La realtà, come al solito, sta asfaltando i sogni. Eserciti di analisti hanno discusso e realizzato report sballati.
Adesso è tutto un fare a gara su chi ammette di essersi sbagliato. Di non aver capito che la crisi è molto più aspra e duratura del previsto. Di aver illuso se stessi e gli altri indicando una luce in fondo al tunnel che non brillava né brilla adesso né brillerà nei prossimi mesi. Così che gli economisti paiono ridotti alla stregua di quei meteorologi incerti sul dirci se domani pioverà, per non dire dei sondaggisti che sbagliano ormai di 20 punti la performance del partito vincente.
È la rivincita della realtà. Realtà matrigna che pare vendicarsi di qualunque ricetta; e così sembra che nessuno abbia le chiavi per risolvere la crisi.
L’Italia certo continua con lena a fare i suoi compiti a casa. Il governo si accinge ad un braccio di ferro con l’Europa, checché se ne dica, predispone diverse misure e altre ne ha già realizzate.
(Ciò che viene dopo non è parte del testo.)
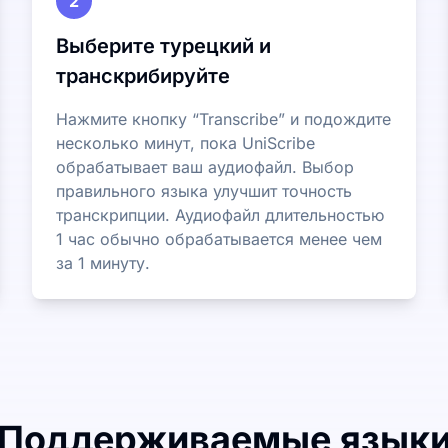
2
Выберите турецкий и
транскрибируйте
Нажмите кнопку “Transcribe” и подождите
несколько минут, пока UniScribe
обрабатывает ваш аудиофайл. Выбор
правильного языка улучшит точность
транскрипции. Аудиофайл длительностью
1 час обычно обрабатывается менее чем
за 1 минуту.
Поддерживаемые язык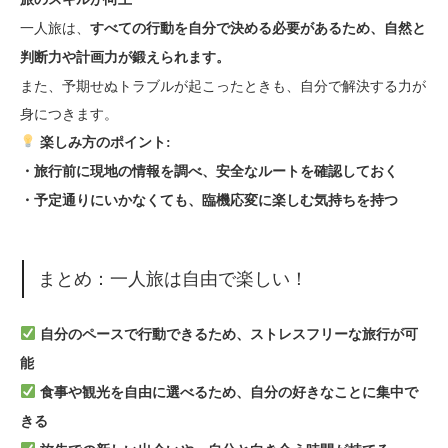
一人旅は、
すべての行動を自分で決める必要があるため、自然と
判断力や計画力が鍛えられます。
また、予期せぬトラブルが起こったときも、自分で解決する力が
身につきます。
楽しみ方のポイント:
・旅行前に現地の情報を調べ、安全なルートを確認しておく
・予定通りにいかなくても、臨機応変に楽しむ気持ちを持つ
まとめ：一人旅は自由で楽しい！
自分のペースで行動できるため、ストレスフリーな旅行が可
能
食事や観光を自由に選べるため、自分の好きなことに集中で
きる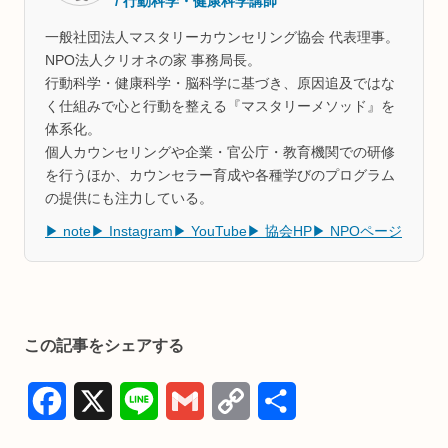
/ 行動科学・健康科学講師
一般社団法人マスタリーカウンセリング協会 代表理事。
NPO法人クリオネの家 事務局長。
行動科学・健康科学・脳科学に基づき、原因追及ではな
く仕組みで心と行動を整える『マスタリーメソッド』を
体系化。
個人カウンセリングや企業・官公庁・教育機関での研修
を行うほか、カウンセラー育成や各種学びのプログラム
の提供にも注力している。
▶ note
▶ Instagram
▶ YouTube
▶ 協会HP
▶ NPOページ
この記事をシェアする
F
X
L
G
C
共
a
i
m
o
有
Ma qualcosa è cambiato. Se il ministro dell’economia Padoan dice apertis verbis che la riforme daranno i loro frutti fra due anni, si comprende anzi che è cambiato molto. Cambiano i toni, se non il messaggio.
Renzi, arrivato a palazzo Chigi, diede la sensazione, persino oltre la sua volontà, di essere in possesso di un tocco magico capace di risolvere la situazione. Lui la seppe vellicare eccome, la corda dell’ottimismo: e questa è stata in un certo senso una novità per un leader di una sinistra che nel suo dna ha come parole chiave crisi, crollo, scontro, lotta, impoverimento.
Con il Renzi della primavera 2014 per un attimo era tornata l’Italia del dinamismo. Ora – forse – il Renzi dell’autunno parlerà un linguaggio magari meno immaginifico e creativo, ma più fermo e concreto.
È un passaggio delicato anche per lui personalmente, per come è, oltre che per come appare. Se si dimostrerà padrone di una situazione complessa che va calibrata su tempi più lunghi di quanto lui stesso prevedeva, e meno rigido nella gestione dei rapporti politici, sarà stata l’occasione per accrescere ulteriormente il suo standing politico. Perché è certo che di un comandante in capo c’è bisogno, a questo punto, non di un outsider.